Black hole discovered just 1,000 light years from Earth

Discovery of the closest black hole to our home planet suggests there could be many more out there, scientists explain.

Published: May 7, 2020 at 8:22 am

European astronomers have found the closest black hole to Earth yet – so near that two stars orbiting it can be seen by the naked eye.

Of course, close is relative on the galactic scale. This black hole is about 1,000 light-years away and each light-year is 9.46 trillion kilometres.

But in terms of the cosmos and even the Galaxy, it is nearby, said European Southern Observatory astronomer Thomas Rivinius, who led the study published in the journal Astronomy & Astrophysics.

The previous closest black hole is probably about three times further, about 3,200 light-years, he said.

The discovery of a closer black hole, which is in the constellation Telescopium in the Southern Hemisphere, hints that there are more out there. Astronomers theorise there are between 100 million to 1 billion of these small but dense objects in the Milky Way.

But scientists can usually only spot them when they’re absorbing sections of a partner star or another object falls into them.

Read more about black holes:

Astronomers believe most black holes, including this newly discovered one, do not have anything close enough to swallow. So they go undetected.

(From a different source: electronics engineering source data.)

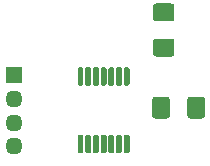
<source format=gbr>
%TF.GenerationSoftware,KiCad,Pcbnew,(5.1.6)-1*%
%TF.CreationDate,2020-09-29T17:07:27-07:00*%
%TF.ProjectId,TSSOP16 Breakout,5453534f-5031-4362-9042-7265616b6f75,rev?*%
%TF.SameCoordinates,Original*%
%TF.FileFunction,Soldermask,Top*%
%TF.FilePolarity,Negative*%
%FSLAX46Y46*%
G04 Gerber Fmt 4.6, Leading zero omitted, Abs format (unit mm)*
G04 Created by KiCad (PCBNEW (5.1.6)-1) date 2020-09-29 17:07:27*
%MOMM*%
%LPD*%
G01*
G04 APERTURE LIST*
%ADD10R,1.450000X1.450000*%
%ADD11O,1.450000X1.450000*%
G04 APERTURE END LIST*
%TO.C,C1*%
G36*
G01*
X156500000Y-102257456D02*
X156500000Y-100942544D01*
G75*
G02*
X156767544Y-100675000I267544J0D01*
G01*
X157757456Y-100675000D01*
G75*
G02*
X158025000Y-100942544I0J-267544D01*
G01*
X158025000Y-102257456D01*
G75*
G02*
X157757456Y-102525000I-267544J0D01*
G01*
X156767544Y-102525000D01*
G75*
G02*
X156500000Y-102257456I0J267544D01*
G01*
G37*
G36*
G01*
X159475000Y-102257456D02*
X159475000Y-100942544D01*
G75*
G02*
X159742544Y-100675000I267544J0D01*
G01*
X160732456Y-100675000D01*
G75*
G02*
X161000000Y-100942544I0J-267544D01*
G01*
X161000000Y-102257456D01*
G75*
G02*
X160732456Y-102525000I-267544J0D01*
G01*
X159742544Y-102525000D01*
G75*
G02*
X159475000Y-102257456I0J267544D01*
G01*
G37*
%TD*%
%TO.C,C2*%
G36*
G01*
X158137456Y-94307500D02*
X156822544Y-94307500D01*
G75*
G02*
X156555000Y-94039956I0J267544D01*
G01*
X156555000Y-93050044D01*
G75*
G02*
X156822544Y-92782500I267544J0D01*
G01*
X158137456Y-92782500D01*
G75*
G02*
X158405000Y-93050044I0J-267544D01*
G01*
X158405000Y-94039956D01*
G75*
G02*
X158137456Y-94307500I-267544J0D01*
G01*
G37*
G36*
G01*
X158137456Y-97282500D02*
X156822544Y-97282500D01*
G75*
G02*
X156555000Y-97014956I0J267544D01*
G01*
X156555000Y-96025044D01*
G75*
G02*
X156822544Y-95757500I267544J0D01*
G01*
X158137456Y-95757500D01*
G75*
G02*
X158405000Y-96025044I0J-267544D01*
G01*
X158405000Y-97014956D01*
G75*
G02*
X158137456Y-97282500I-267544J0D01*
G01*
G37*
%TD*%
D10*
%TO.C,J1*%
X144780000Y-98870000D03*
D11*
X144780000Y-100870000D03*
X144780000Y-102870000D03*
X144780000Y-104870000D03*
%TD*%
%TO.C,U1*%
G36*
G01*
X150575000Y-105485001D02*
X150325000Y-105485001D01*
G75*
G02*
X150200000Y-105360001I0J125000D01*
G01*
X150200000Y-104035001D01*
G75*
G02*
X150325000Y-103910001I125000J0D01*
G01*
X150575000Y-103910001D01*
G75*
G02*
X150700000Y-104035001I0J-125000D01*
G01*
X150700000Y-105360001D01*
G75*
G02*
X150575000Y-105485001I-125000J0D01*
G01*
G37*
G36*
G01*
X151225000Y-105485001D02*
X150975000Y-105485001D01*
G75*
G02*
X150850000Y-105360001I0J125000D01*
G01*
X150850000Y-104035001D01*
G75*
G02*
X150975000Y-103910001I125000J0D01*
G01*
X151225000Y-103910001D01*
G75*
G02*
X151350000Y-104035001I0J-125000D01*
G01*
X151350000Y-105360001D01*
G75*
G02*
X151225000Y-105485001I-125000J0D01*
G01*
G37*
G36*
G01*
X151875000Y-105485001D02*
X151625000Y-105485001D01*
G75*
G02*
X151500000Y-105360001I0J125000D01*
G01*
X151500000Y-104035001D01*
G75*
G02*
X151625000Y-103910001I125000J0D01*
G01*
X151875000Y-103910001D01*
G75*
G02*
X152000000Y-104035001I0J-125000D01*
G01*
X152000000Y-105360001D01*
G75*
G02*
X151875000Y-105485001I-125000J0D01*
G01*
G37*
G36*
G01*
X152525000Y-105485001D02*
X152275000Y-105485001D01*
G75*
G02*
X152150000Y-105360001I0J125000D01*
G01*
X152150000Y-104035001D01*
G75*
G02*
X152275000Y-103910001I125000J0D01*
G01*
X152525000Y-103910001D01*
G75*
G02*
X152650000Y-104035001I0J-125000D01*
G01*
X152650000Y-105360001D01*
G75*
G02*
X152525000Y-105485001I-125000J0D01*
G01*
G37*
G36*
G01*
X153175000Y-105485001D02*
X152925000Y-105485001D01*
G75*
G02*
X152800000Y-105360001I0J125000D01*
G01*
X152800000Y-104035001D01*
G75*
G02*
X152925000Y-103910001I125000J0D01*
G01*
X153175000Y-103910001D01*
G75*
G02*
X153300000Y-104035001I0J-125000D01*
G01*
X153300000Y-105360001D01*
G75*
G02*
X153175000Y-105485001I-125000J0D01*
G01*
G37*
G36*
G01*
X153825000Y-105485001D02*
X153575000Y-105485001D01*
G75*
G02*
X153450000Y-105360001I0J125000D01*
G01*
X153450000Y-104035001D01*
G75*
G02*
X153575000Y-103910001I125000J0D01*
G01*
X153825000Y-103910001D01*
G75*
G02*
X153950000Y-104035001I0J-125000D01*
G01*
X153950000Y-105360001D01*
G75*
G02*
X153825000Y-105485001I-125000J0D01*
G01*
G37*
G36*
G01*
X154475000Y-105485001D02*
X154225000Y-105485001D01*
G75*
G02*
X154100000Y-105360001I0J125000D01*
G01*
X154100000Y-104035001D01*
G75*
G02*
X154225000Y-103910001I125000J0D01*
G01*
X154475000Y-103910001D01*
G75*
G02*
X154600000Y-104035001I0J-125000D01*
G01*
X154600000Y-105360001D01*
G75*
G02*
X154475000Y-105485001I-125000J0D01*
G01*
G37*
G36*
G01*
X154475000Y-99760001D02*
X154225000Y-99760001D01*
G75*
G02*
X154100000Y-99635001I0J125000D01*
G01*
X154100000Y-98310001D01*
G75*
G02*
X154225000Y-98185001I125000J0D01*
G01*
X154475000Y-98185001D01*
G75*
G02*
X154600000Y-98310001I0J-125000D01*
G01*
X154600000Y-99635001D01*
G75*
G02*
X154475000Y-99760001I-125000J0D01*
G01*
G37*
G36*
G01*
X153825000Y-99760001D02*
X153575000Y-99760001D01*
G75*
G02*
X153450000Y-99635001I0J125000D01*
G01*
X153450000Y-98310001D01*
G75*
G02*
X153575000Y-98185001I125000J0D01*
G01*
X153825000Y-98185001D01*
G75*
G02*
X153950000Y-98310001I0J-125000D01*
G01*
X153950000Y-99635001D01*
G75*
G02*
X153825000Y-99760001I-125000J0D01*
G01*
G37*
G36*
G01*
X153175000Y-99760001D02*
X152925000Y-99760001D01*
G75*
G02*
X152800000Y-99635001I0J125000D01*
G01*
X152800000Y-98310001D01*
G75*
G02*
X152925000Y-98185001I125000J0D01*
G01*
X153175000Y-98185001D01*
G75*
G02*
X153300000Y-98310001I0J-125000D01*
G01*
X153300000Y-99635001D01*
G75*
G02*
X153175000Y-99760001I-125000J0D01*
G01*
G37*
G36*
G01*
X152525000Y-99760001D02*
X152275000Y-99760001D01*
G75*
G02*
X152150000Y-99635001I0J125000D01*
G01*
X152150000Y-98310001D01*
G75*
G02*
X152275000Y-98185001I125000J0D01*
G01*
X152525000Y-98185001D01*
G75*
G02*
X152650000Y-98310001I0J-125000D01*
G01*
X152650000Y-99635001D01*
G75*
G02*
X152525000Y-99760001I-125000J0D01*
G01*
G37*
G36*
G01*
X151875000Y-99760001D02*
X151625000Y-99760001D01*
G75*
G02*
X151500000Y-99635001I0J125000D01*
G01*
X151500000Y-98310001D01*
G75*
G02*
X151625000Y-98185001I125000J0D01*
G01*
X151875000Y-98185001D01*
G75*
G02*
X152000000Y-98310001I0J-125000D01*
G01*
X152000000Y-99635001D01*
G75*
G02*
X151875000Y-99760001I-125000J0D01*
G01*
G37*
G36*
G01*
X151225000Y-99760001D02*
X150975000Y-99760001D01*
G75*
G02*
X150850000Y-99635001I0J125000D01*
G01*
X150850000Y-98310001D01*
G75*
G02*
X150975000Y-98185001I125000J0D01*
G01*
X151225000Y-98185001D01*
G75*
G02*
X151350000Y-98310001I0J-125000D01*
G01*
X151350000Y-99635001D01*
G75*
G02*
X151225000Y-99760001I-125000J0D01*
G01*
G37*
G36*
G01*
X150575000Y-99760001D02*
X150325000Y-99760001D01*
G75*
G02*
X150200000Y-99635001I0J125000D01*
G01*
X150200000Y-98310001D01*
G75*
G02*
X150325000Y-98185001I125000J0D01*
G01*
X150575000Y-98185001D01*
G75*
G02*
X150700000Y-98310001I0J-125000D01*
G01*
X150700000Y-99635001D01*
G75*
G02*
X150575000Y-99760001I-125000J0D01*
G01*
G37*
%TD*%
M02*

</source>
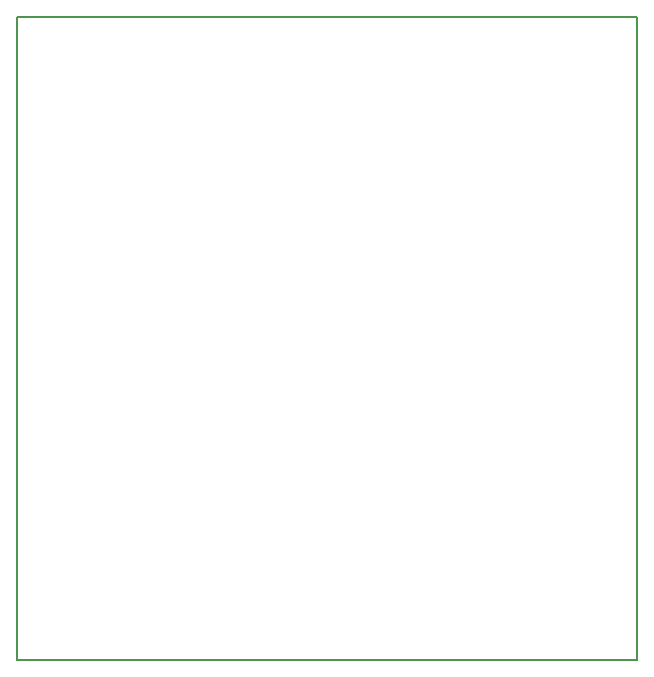
<source format=gbo>
G04 MADE WITH FRITZING*
G04 WWW.FRITZING.ORG*
G04 DOUBLE SIDED*
G04 HOLES PLATED*
G04 CONTOUR ON CENTER OF CONTOUR VECTOR*
%ASAXBY*%
%FSLAX23Y23*%
%MOIN*%
%OFA0B0*%
%SFA1.0B1.0*%
%ADD10R,2.077210X2.150300X2.061210X2.134300*%
%ADD11C,0.008000*%
%LNSILK0*%
G90*
G70*
G54D11*
X4Y2146D02*
X2073Y2146D01*
X2073Y4D01*
X4Y4D01*
X4Y2146D01*
D02*
G04 End of Silk0*
M02*
</source>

Astronomers found this hole because of the unusual orbit of a star. The new black hole is part of what used to be a three-star dance in a system called HR6819. The two remaining super-hot stars are not close enough to be sucked in, but the inner star’s orbit is warped.

This chart shows the location of the HR 6819 triple system, which includes the closest black hole to Earth, in the constellation of Telescopium. This map shows most of the stars visible to the unaided eye under good conditions and the system itself is marked with a red circle. While the black hole is invisible, the two stars in HR 6819 can be viewed from the southern hemisphere on a dark, clear night without binoculars or a telescope © ESO, IAU and Sky & Telescope
This chart shows the location of the HR 6819 triple system in the constellation of Telescopium © ESO, IAU and Sky & Telescope

Using a telescope in Chile, they confirmed that there was something about four or five times the mass of our Sun pulling on the inner star. It could only be a black hole, they concluded.

“It will motivate additional searches among bright, relatively nearby stars,” said Ohio State University astronomer Todd Thompson.

Like most of these type of black holes, this one is tiny, maybe 40km in diameter.

“Washington, DC would quite easily fit into the black hole, and once it went in it, would never come back,” said astronomer Dietrich Baade, a study co-author.

This wide-field view shows the region of the sky, in the constellation of Telescopium, where HR 6819 can be found, a triple system consisting of two stars and the closest black hole to Earth ever found. This view was created from images forming part of the Digitized Sky Survey 2. While the black hole is invisible, the two stars in HR 6819 can be viewed from the southern hemisphere on a dark, clear night without binoculars or a telescope © ESO/Digitized Sky Survey 2. Acknowledgement: Davide De Martin
The region of the sky, in the constellation of Telescopium, where HR 6819 can be found © ESO/Digitized Sky Survey 2/Davide De Martin

These are young hot stars compared to our 4.6 billion-year-old Sun.

They are maybe 140 million years old, but at 15,000°C, they are three times hotter than the Sun, Dr Rivinius said.

About 15 million years ago, one of those stars got too big and too hot and went supernova, turning into the black hole in a violent process, he said.

“It is most likely that there are black holes much closer than this one,” said Avi Loeb, director of Harvard’s Black Hole Initiative.

“If you find an ant while scanning a tiny fraction of your kitchen, you know there must be many more out there.”

Reader Q&A: Do black holes collapse?

Asked by: Patricia Rodrigues, King’s Lynn

The Schwarzschild radius (event horizon) of a black hole is sometimes thought of as the black hole’s ‘size’. It is proportional to mass, which means that more massive black holes have bigger Schwarzschild radii.

Left alone, black holes lose mass due to ‘Hawking radiation’, so that their event horizons are slowly shrinking. A typical black hole would take many billions of times the age of the Universe to completely ‘evaporate’ and disappear.

But, the interior of the black hole, or its ‘singularity’ (the point at which all the black hole’s matter is concentrated) has already reached the limit of its density and cannot ‘collapse’ any further.